→ What the task asks: Extract every line of text from the rows below verbatim, in order. Omit the pictures from the output.

→ Working data:

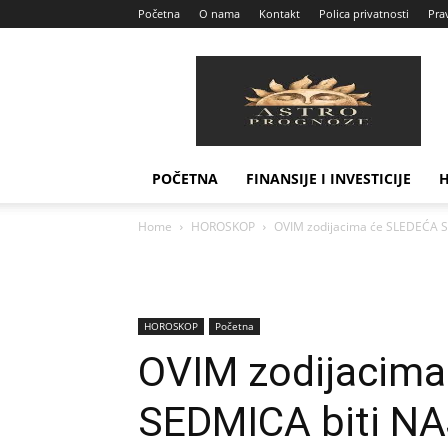
Početna
O nama
Kontakt
Polica privatnosti
Prav
Astro
Prognoze
POČETNA
FINANSIJE I INVESTICIJE
Home
HOROSKOP
OVIM zodijacima će SLEDEĆA S
HOROSKOP
Početna
OVIM zodijacim
SEDMICA biti N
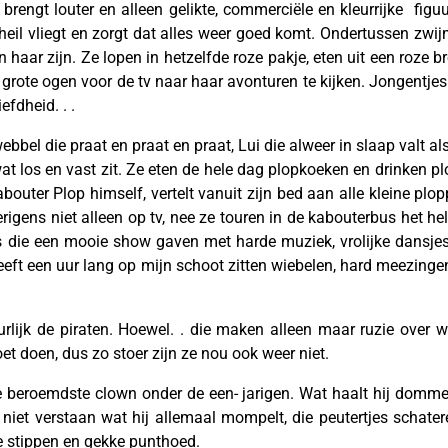
 brengt louter en alleen gelikte, commerciële en kleurrijke fig
heil vliegt en zorgt dat alles weer goed komt. Ondertussen zwij
en haar zijn. Ze lopen in hetzelfde roze pakje, eten uit een roze
rote ogen voor de tv naar haar avonturen te kijken. Jongentjes
fdheid. . .
bbel die praat en praat en praat, Lui die alweer in slaap valt als
wat los en vast zit. Ze eten de hele dag plopkoeken en drinken 
uter Plop himself, vertelt vanuit zijn bed aan alle kleine plop
igens niet alleen op tv, nee ze touren in de kabouterbus het hel
 die een mooie show gaven met harde muziek, vrolijke dansjes
eft een uur lang op mijn schoot zitten wiebelen, hard meezinge
uurlijk de piraten. Hoewel. . die maken alleen maar ruzie over 
t doen, dus zo stoer zijn ze nou ook weer niet.
 beroemdste clown onder de een- jarigen. Wat haalt hij domme 
l niet verstaan wat hij allemaal mompelt, die peutertjes schatere
ze stippen en gekke punthoed.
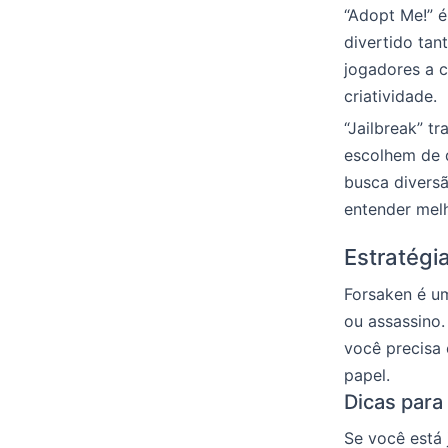
“Adopt Me!” é
divertido tan
jogadores a c
criatividade.
“Jailbreak” t
escolhem de 
busca divers
entender mel
Estratégi
Forsaken é um
ou assassino.
você precisa
papel.
Dicas para
Se você está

→ Task answer:
Početna
O nama
Kontakt
Polica privatnosti
Prav
Astro
Prognoze
POČETNA
FINANSIJE I INVESTICIJE
Home
HOROSKOP
OVIM zodijacima će SLEDEĆA S
HOROSKOP
Početna
OVIM zodijacim
SEDMICA biti N
 brengt louter en alleen gelikte, commerciële en kleurrijke fig
heil vliegt en zorgt dat alles weer goed komt. Ondertussen zwij
en haar zijn. Ze lopen in hetzelfde roze pakje, eten uit een roze
rote ogen voor de tv naar haar avonturen te kijken. Jongentjes
fdheid. . .
bbel die praat en praat en praat, Lui die alweer in slaap valt als
wat los en vast zit. Ze eten de hele dag plopkoeken en drinken 
uter Plop himself, vertelt vanuit zijn bed aan alle kleine plop
igens niet alleen op tv, nee ze touren in de kabouterbus het hel
 die een mooie show gaven met harde muziek, vrolijke dansjes
eft een uur lang op mijn schoot zitten wiebelen, hard meezinge
uurlijk de piraten. Hoewel. . die maken alleen maar ruzie over 
t doen, dus zo stoer zijn ze nou ook weer niet.
 beroemdste clown onder de een- jarigen. Wat haalt hij domme 
l niet verstaan wat hij allemaal mompelt, die peutertjes schatere
ze stippen en gekke punthoed.
“Adopt Me!” é
divertido tan
jogadores a c
criatividade.
“Jailbreak” t
escolhem de 
busca divers
entender mel
Estratégi
Forsaken é um
ou assassino.
você precisa
papel.
Dicas para
Se você está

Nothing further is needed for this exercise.